I’ve officially had my first taste of my Autumn classes and I’m officially already overwhelmed, but sort of in a good way…well kind of. All of my professors seem wonderful, and two of them actually remind me of cute little grandparents and I sort of want to hug them every time I walk into class…but I refrain because, well, that would be creepy. There’s going to be A LOT of writing this quarter, as in I have multiple papers due pretty much every week and a huge capstone paper that in theory I should be working on weekly. It’s a good thing I like to write, no?

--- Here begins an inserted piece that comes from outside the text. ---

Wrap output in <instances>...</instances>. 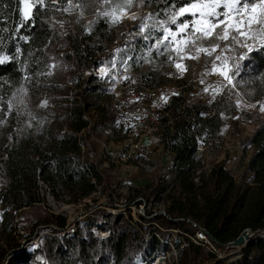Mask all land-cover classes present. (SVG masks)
Segmentation results:
<instances>
[{"label": "trees", "instance_id": "1", "mask_svg": "<svg viewBox=\"0 0 264 264\" xmlns=\"http://www.w3.org/2000/svg\"><path fill=\"white\" fill-rule=\"evenodd\" d=\"M42 1L43 6L35 4L32 18L20 27L21 4L17 5L16 0H0V57L10 58L0 65V172L6 177V185L0 190V264H29L38 253L49 264H137V258L149 260L157 252L170 250L166 240L171 228L179 229L173 239L178 249L173 261L177 264H264V114L258 110L264 102V48L259 45L244 55L239 74L233 80L235 87L228 86L211 106L183 108L182 92L171 97L174 121L163 127L162 144L173 154L172 166L180 190L170 195L167 213L142 216L145 223L142 224L134 223L131 215L126 217L121 211L115 214L102 211L112 218L100 225L96 217L80 222L53 212L38 224H44L43 232L36 225L34 234L23 238L13 234L19 210L46 202L40 182L51 187L56 199L68 196L70 201L79 202L102 188L109 190L112 198L107 206L129 205L115 204L110 176L81 149V144L91 136L101 138L104 127L116 121V115H107L106 111L99 119L88 114L93 104L86 94L96 88L93 80L96 77L85 79L81 69L83 64L90 67L98 63L102 43L114 31L103 19H98L89 31L82 27L63 34L58 21L67 13L59 8L68 0ZM173 3L174 0H146L148 6L156 7L161 19L163 11ZM148 39L138 40L131 53L133 58L147 49ZM72 44L74 52L70 51ZM52 61L55 69L49 73L47 68ZM70 72H75L78 78L74 88L68 85L73 80L69 79ZM28 74H32L34 89L26 84ZM156 74L145 73L142 76L145 84L152 86L148 78ZM237 90L244 100L255 103L254 110L245 113L257 124L247 137V145L253 147V152L246 169L238 180L221 161L212 165L209 172L201 170L197 174L200 138L203 134L217 135L223 125V112H237ZM43 98L49 101L47 107L40 105ZM7 100L12 101V110ZM168 119L167 115L162 117L163 122ZM64 125L70 132H62ZM43 127H49L46 135L41 133ZM95 203L87 208L98 210L100 204ZM191 220L200 223L219 246L236 239L245 229L253 234L239 257L220 258L190 239L189 235L195 233ZM76 221L84 233L63 238L59 233ZM93 228H109L110 233L107 237L96 236ZM46 230L49 232L44 233ZM40 236L44 245L29 250L27 243ZM183 241L187 245L181 247ZM148 264H153V260Z\"/></svg>", "mask_w": 264, "mask_h": 264}, {"label": "rangeland", "instance_id": "2", "mask_svg": "<svg viewBox=\"0 0 264 264\" xmlns=\"http://www.w3.org/2000/svg\"><path fill=\"white\" fill-rule=\"evenodd\" d=\"M34 3H41L43 6L42 3L44 2L42 0H34ZM118 4L122 5V7L116 8L115 6ZM22 8L23 5L21 4ZM155 9V6H148L146 0H143V2L141 0H132L131 7L127 6L126 0H68L62 5V8H59V10L67 13L58 21V26L63 34L69 30L81 29L82 27L86 31H89L90 26L98 19H103L109 25V28L114 31L111 38L102 43L104 48L99 53L100 59L98 63H92L90 67L83 64L81 68L84 70L85 79L90 78L92 75L96 77L93 79L97 85L96 88H91L86 94L87 100L93 104L88 114L92 115L95 119H99L107 111V108L112 106L116 98V92L120 88L115 91L112 90L113 86H111V83L120 77L133 79L145 84V78L142 76L148 73V71L157 72L155 76L148 78L152 86L145 84L146 86L151 88L159 86V81H164L166 84H182L184 87L180 91L184 95V100L203 107L211 106L218 98V95L228 86L235 87L234 82L232 85L225 86L227 82L212 72L213 61L216 55H222V59L227 58L230 67L236 64L240 66L242 64L240 57L244 56L248 51L246 47H241L239 44L232 45L230 40L216 41L221 45V48H225V45L228 46L223 53H221L220 49H217L212 56L200 53L199 59H191L188 56L195 55V49H185L187 55H184V58L181 59L172 50L176 47L175 43L168 48L164 45H161L159 48L155 46L157 39L163 35L160 22H165L166 27L172 28L175 31V26L168 23L170 9L163 11L164 17L162 19L158 16L159 11ZM104 12H108L110 15H101ZM112 19H116L117 22L113 23ZM141 25L147 26L143 32L141 31ZM144 37L149 38L147 49L142 50L138 56L133 58L131 53L134 51V46H136L139 39ZM239 39L241 42H244L245 38L240 37ZM247 43L254 48L259 45V41L254 39H248ZM198 44L209 47L211 41H202L198 42ZM74 50L75 45L72 44L70 51L74 52ZM150 51L153 52L152 55ZM3 57L8 56L3 55L0 58ZM177 63L184 66L183 71L177 69L175 66ZM220 63V61H216L217 65H220ZM47 69V72L52 73L55 69V61H52ZM69 77V79L73 80L68 81V85L74 88L75 82L78 79L75 72H70ZM31 78H28L29 81L26 80V84L28 88L34 89L35 87L32 86ZM40 79L38 78L37 80ZM178 81L180 83H177ZM217 86L221 88L219 92L214 91ZM205 89L208 90L205 91ZM162 93L163 91H158L159 95ZM237 93V112H223V125L217 135L206 136V134H203L200 138V145L198 147L200 162L197 174L201 170L209 172L212 165L221 161L224 162L225 168L229 169L238 180H240L242 173L246 169L253 152V147L247 145V137L253 133L257 124L252 122L245 113L246 111H253L255 103L244 100L238 90ZM7 101L9 109L12 110V101ZM40 105L47 107L49 105L48 99L43 98L40 101ZM261 107H264V102H261L258 106L259 112L264 114V111H261ZM149 109L153 113L154 108ZM112 114L115 113L112 112ZM152 124L150 120L144 118L142 115H136L133 120L129 121L126 128L118 129L117 136L110 142V149L112 151L117 152L118 155H125V152L129 153L131 151L130 146L135 144L139 138H142L141 143L143 146L141 150L138 149L136 152H133L134 157L130 156L126 160L120 159L118 166H112L111 171H105V168H101L100 164H102L106 157L97 140L109 142L110 139H106L103 134L101 138L91 136L86 142L89 146L86 151L87 157L96 159L99 169L104 174L110 176L109 184L111 189L115 191L113 201L115 204L131 205V208H128L131 213L137 211V208L144 209L147 214H155L156 212L167 213L171 203L170 195L178 194L180 190L179 182L176 179L171 162L172 157L158 140V134L152 132L144 135ZM48 128L43 127L41 133L46 135L49 130ZM68 130L67 125H64L62 132ZM141 153L145 154L141 156ZM147 164L151 166L156 165L155 170L151 174L145 171V165ZM5 180V175L0 172V190L6 185ZM40 189L46 196V202L19 210L14 218L16 231L13 234L18 238L34 234L33 228L36 225L37 227L35 228L39 232H43L45 229L43 227L44 224H38L44 217L49 216L53 212L65 214L68 216V219H75L80 222L88 219L90 216L91 218L96 217V222L100 225H105L103 222L108 221V218H112L107 217L102 212L109 213L114 208L106 205L112 199L109 196V190L106 192V190L104 191L101 188L99 189L100 191L79 202H72L68 196H61L59 199H56L51 193V187L42 184V182H40ZM95 198H97L96 203L94 201ZM94 203L100 204L98 206L99 209L96 211V208L89 210L87 207L93 206ZM140 203H143L144 208L140 207ZM77 221L71 226H76L79 229L78 233H84L81 226H79L80 222ZM1 222L2 209L0 207ZM100 227L103 228V226ZM93 231V234L96 236L100 235L98 229L94 228ZM48 232L46 230L44 233ZM43 245L44 241L40 236L28 242L26 246L32 251ZM239 251V248L226 249L225 254L235 259L239 257ZM39 255L42 254H37L35 259H33V264L42 263L38 259ZM43 259H45L44 263L48 262L46 258ZM173 263L177 264L175 261Z\"/></svg>", "mask_w": 264, "mask_h": 264}, {"label": "snow or ice", "instance_id": "3", "mask_svg": "<svg viewBox=\"0 0 264 264\" xmlns=\"http://www.w3.org/2000/svg\"><path fill=\"white\" fill-rule=\"evenodd\" d=\"M16 3L23 5V8L19 9L22 12L19 26L24 27L32 18L35 3L34 0H16ZM126 3L131 7L132 0H126ZM115 7L120 8L122 5L118 4ZM169 12L168 23L175 26V31L166 27L165 22H160L163 35L157 39L155 46L159 48L164 45L168 48L175 43L176 47L172 50L181 59L187 55L185 49H195V55L188 56L191 59H199L200 53L212 56L217 49L223 53L228 46L221 48L216 41L230 40L232 45L239 44L241 47H246L248 52H252L254 47L249 45L247 40L254 39L259 41V47L264 48V0H174ZM101 15L110 14L104 12ZM112 22L116 23L117 20L112 19ZM145 27L147 26L141 25L142 32ZM240 37L245 38L244 42L240 41ZM202 41H211V44L209 47H204L203 44H198ZM244 58V56L240 57L241 60ZM9 59V57L0 58V65L5 64ZM216 61H220V65H217ZM175 66L181 71L184 70V66L180 63ZM239 67L238 64L230 67L227 58L222 59V55H216L212 72L222 77L223 81L227 82L225 85L227 86L233 84L235 75L239 74ZM220 90L219 86L214 89L217 92ZM261 111H264V107H261Z\"/></svg>", "mask_w": 264, "mask_h": 264}, {"label": "built area", "instance_id": "4", "mask_svg": "<svg viewBox=\"0 0 264 264\" xmlns=\"http://www.w3.org/2000/svg\"><path fill=\"white\" fill-rule=\"evenodd\" d=\"M98 70V67H97ZM31 78L32 74H28L27 78ZM32 80V78H31ZM29 81V79L27 80ZM32 82V81H31ZM111 86H113L112 90L119 89L116 92V98L113 101L112 106L107 108L106 114L111 115L112 112L116 114V121L113 125L107 126L104 128L103 134L105 135V138H109L110 141L107 142L101 141L100 139H97L102 147V152L104 153V156L106 159L100 164L102 167L105 168V171H111L112 166H118L119 160H126L130 156L134 157L133 152H136L138 149H142V138H139L138 141L135 144H132L131 151L129 153L125 152V155H118L117 152L112 151L110 149V142L113 141L114 137L118 134V129L120 128H126L129 121L133 120L136 115H142L144 118H147L150 120L153 124L148 127V131L144 133V135L150 134L152 132H156L158 134V140L162 144V135H163V127L168 124H172L174 121V118L172 116V108L170 107L171 97L173 95H178L181 93L180 89L184 87V85H176V84H162L156 87H148L145 84L139 83L138 81H135L133 79H124V77H120L118 80H114L111 83ZM163 91L161 95L158 94V91ZM149 95V98L146 96ZM137 101V102H136ZM137 104V105H136ZM200 105H196V103H190L187 101H183V108L186 107H197ZM149 108H154L153 113H151V110ZM164 115H167L169 119L166 122L162 121V117ZM70 132V130H68ZM163 145V144H162ZM88 143L81 144V149L83 153H86L88 150ZM137 154V153H136ZM145 153H141L140 155L143 156ZM169 154L172 157V165H173V154L169 152ZM139 157V155H137ZM156 168V165L151 166L149 164L145 165V171L149 174H151ZM196 181H198V177L195 178ZM100 191V190H99ZM141 208L143 207V203L139 204ZM131 205H127V208H113L110 212L112 214L122 212L125 214L126 217L128 215H131L132 221L134 223L140 222L142 224H145L143 222L142 216H150V214H147L144 209L137 208L134 213L130 212ZM129 212V213H128ZM163 213V212H159ZM166 213V212H164ZM155 214H158L156 212ZM151 215H154L151 214ZM105 222V221H104ZM191 226L195 228L194 235H189L190 239L195 242L201 244L206 250L212 251L215 253L218 257H228L225 252L226 249H232V248H239L240 250L242 247L246 244L243 243L241 245H234L232 244V241L226 243L223 246H219L215 243V241L207 234L205 228L198 223L195 220H191ZM108 224H106L107 226ZM81 226V224H79ZM161 228V227H160ZM162 229V228H161ZM94 230V228L92 229ZM164 230V229H163ZM171 234L168 236V239L166 240L167 243H169L171 250L168 251H162L157 252L153 256L150 257L148 260H143L142 257L136 259L137 264H148L150 260H153V264H174L173 258L176 257L178 249L175 247L173 239L176 238L177 234L179 233V229H168ZM250 230V229H249ZM79 232V229H77L76 226H69L66 231L60 232L59 234L62 235L63 238L67 237L70 234H76ZM98 232H100V237H107L110 233L109 228L99 229ZM156 236H158L161 240L162 238L158 233H155ZM187 245V242H182L181 247H184ZM240 252V251H239ZM240 256V255H239ZM45 258L42 255L38 256V259L42 261V263L45 262ZM29 264H33V261L30 260ZM46 264H49L47 262ZM111 264V263H110Z\"/></svg>", "mask_w": 264, "mask_h": 264}, {"label": "water", "instance_id": "5", "mask_svg": "<svg viewBox=\"0 0 264 264\" xmlns=\"http://www.w3.org/2000/svg\"><path fill=\"white\" fill-rule=\"evenodd\" d=\"M253 234V232L249 229H245L236 239L232 241L234 245H241L245 243Z\"/></svg>", "mask_w": 264, "mask_h": 264}]
</instances>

The start of classes always sort of humbles me. I realize how much in the world there is to know, and that I’m naive about 99.9% of it (or maybe even more). Take history for example, I love love love learning about history. I love reading old documents, I love looking at maps and a well written historical fiction novel makes my head spin (like…a good kind of head spinning). But here’s the thing, despite a lifetime of history courses…I don’t know the first thing about history. Today I sat in the front of my Islamic History class ferociously taking notes and lingering on every word out of the professor’s mouth because I was just in awe of this whole other world that I felt as if I knew nothing about and that’s when it hit me that there isn’t just one “other world” out there I know nothing about…there are lots!

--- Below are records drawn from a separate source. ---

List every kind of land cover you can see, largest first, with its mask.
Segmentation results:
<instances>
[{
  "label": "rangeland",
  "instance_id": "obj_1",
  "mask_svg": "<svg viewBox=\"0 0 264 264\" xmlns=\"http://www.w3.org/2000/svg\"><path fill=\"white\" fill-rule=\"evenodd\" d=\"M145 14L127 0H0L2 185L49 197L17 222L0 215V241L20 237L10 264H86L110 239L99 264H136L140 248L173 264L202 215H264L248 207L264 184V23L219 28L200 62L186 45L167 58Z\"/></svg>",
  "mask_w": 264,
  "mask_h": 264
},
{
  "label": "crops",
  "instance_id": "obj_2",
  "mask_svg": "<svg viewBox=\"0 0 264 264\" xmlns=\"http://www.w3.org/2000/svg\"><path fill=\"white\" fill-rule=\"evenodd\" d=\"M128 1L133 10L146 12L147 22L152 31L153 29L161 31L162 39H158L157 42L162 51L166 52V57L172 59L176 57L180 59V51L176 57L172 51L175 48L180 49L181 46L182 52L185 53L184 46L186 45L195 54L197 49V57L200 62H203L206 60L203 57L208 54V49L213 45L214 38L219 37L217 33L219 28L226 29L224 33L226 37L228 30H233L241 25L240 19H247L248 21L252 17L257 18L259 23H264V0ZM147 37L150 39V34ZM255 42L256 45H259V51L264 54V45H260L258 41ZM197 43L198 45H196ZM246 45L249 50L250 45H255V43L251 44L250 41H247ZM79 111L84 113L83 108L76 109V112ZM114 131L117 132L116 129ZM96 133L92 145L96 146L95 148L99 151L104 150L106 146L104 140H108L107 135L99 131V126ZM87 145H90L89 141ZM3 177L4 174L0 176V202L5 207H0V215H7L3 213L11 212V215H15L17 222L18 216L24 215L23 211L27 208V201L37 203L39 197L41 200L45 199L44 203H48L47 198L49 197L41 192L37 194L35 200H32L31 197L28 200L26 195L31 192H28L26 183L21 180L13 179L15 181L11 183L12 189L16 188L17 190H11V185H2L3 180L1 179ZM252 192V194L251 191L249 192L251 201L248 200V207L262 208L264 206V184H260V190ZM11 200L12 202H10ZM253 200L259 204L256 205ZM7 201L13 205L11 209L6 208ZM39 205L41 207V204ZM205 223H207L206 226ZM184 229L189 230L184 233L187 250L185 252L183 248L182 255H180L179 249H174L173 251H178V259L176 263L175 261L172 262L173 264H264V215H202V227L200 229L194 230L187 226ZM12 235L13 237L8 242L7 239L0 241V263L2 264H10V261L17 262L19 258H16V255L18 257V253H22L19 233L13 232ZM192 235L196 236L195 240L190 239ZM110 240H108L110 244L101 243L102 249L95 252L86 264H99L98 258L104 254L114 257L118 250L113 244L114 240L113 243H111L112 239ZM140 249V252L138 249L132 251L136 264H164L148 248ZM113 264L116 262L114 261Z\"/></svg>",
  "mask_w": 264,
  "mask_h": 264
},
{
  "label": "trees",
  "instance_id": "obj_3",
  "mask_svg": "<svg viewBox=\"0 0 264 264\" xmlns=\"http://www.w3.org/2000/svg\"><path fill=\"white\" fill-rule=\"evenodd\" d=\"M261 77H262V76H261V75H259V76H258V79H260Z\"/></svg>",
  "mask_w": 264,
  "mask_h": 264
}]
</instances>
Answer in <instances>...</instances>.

And suddenly I was overtaken with this deep desire to just go everywhere and learn everything (aren’t we all?). I want to meet interesting people and eventually become my own interesting person, not to say I’m not interesting now but at the same time…what have I really done in my lifetime, what have I really seen? I can tell you a lot about the new line of Kate Spade school supplies and I can tell you precisely which books to read to little girls to keep them occupied before school and I can quote Blair Waldorf and Albus Dumbledore like woah…but at some point I just want to be more. I don’t want to belittle who I am, in fact I really like who I am, but I don’t think confidence should become equivalent to contentment. I want to push myself to dream bigger, and to be more, always…and if not always, at least for now. Am I making sense or is this becoming a crazy little tangent? I’ve been cooped up in the library for awhile now so maybe I’m going a little cray.
I’ve been allowing myself to dream instead of plan, and it’s a breath of fresh air. My natural tendency is to whip out my planner, flip to the notes section and map out a course of action step by step for the next week or month or even year but at this point I don’t know what that course of action is…I have ideas that excite me and scare me, that I can imagine but can’t quite plan, and I like it. If you’ve ever watched The Hills, which of course…I have, you may remember the episode in which Kelly Cutrone recites the french phrase “je voudrai flaner avec toi” to Lauren. The phrase translates (roughly) to “to stroll aimlessly without a plan”, and despite what we are in a sense “bred” to believe as students, this phrase has a positive connotation. I’d like to think my mind is sort of in a state of “je voudrai flaner avec toi” right now, it’s wandering aimlessly, bumping into new ideas and unanswered questions. I like it.
So there you go, once again I’m creating life lessons from reality television, always a good idea right?! Over the next quarter I’m trying to make an effort to challenge myself mentally in day to day life, to try and view my everyday life and situations from a new perspective (which I know will be difficult…if not impossible). I’m trying to read more and watch netflix less, to allow creativity into my life, and to feel comfortable without putting my life into list form ALL THE TIME (although I’m still not leaving my planner behind because some parts of life MUST be in list form…aka homework). What are your suggestions? Have you wandered aimlessly and found yourself happy with the results? Do you think I’ve joined some sort of crazy yoga cult and overdosed on green tea?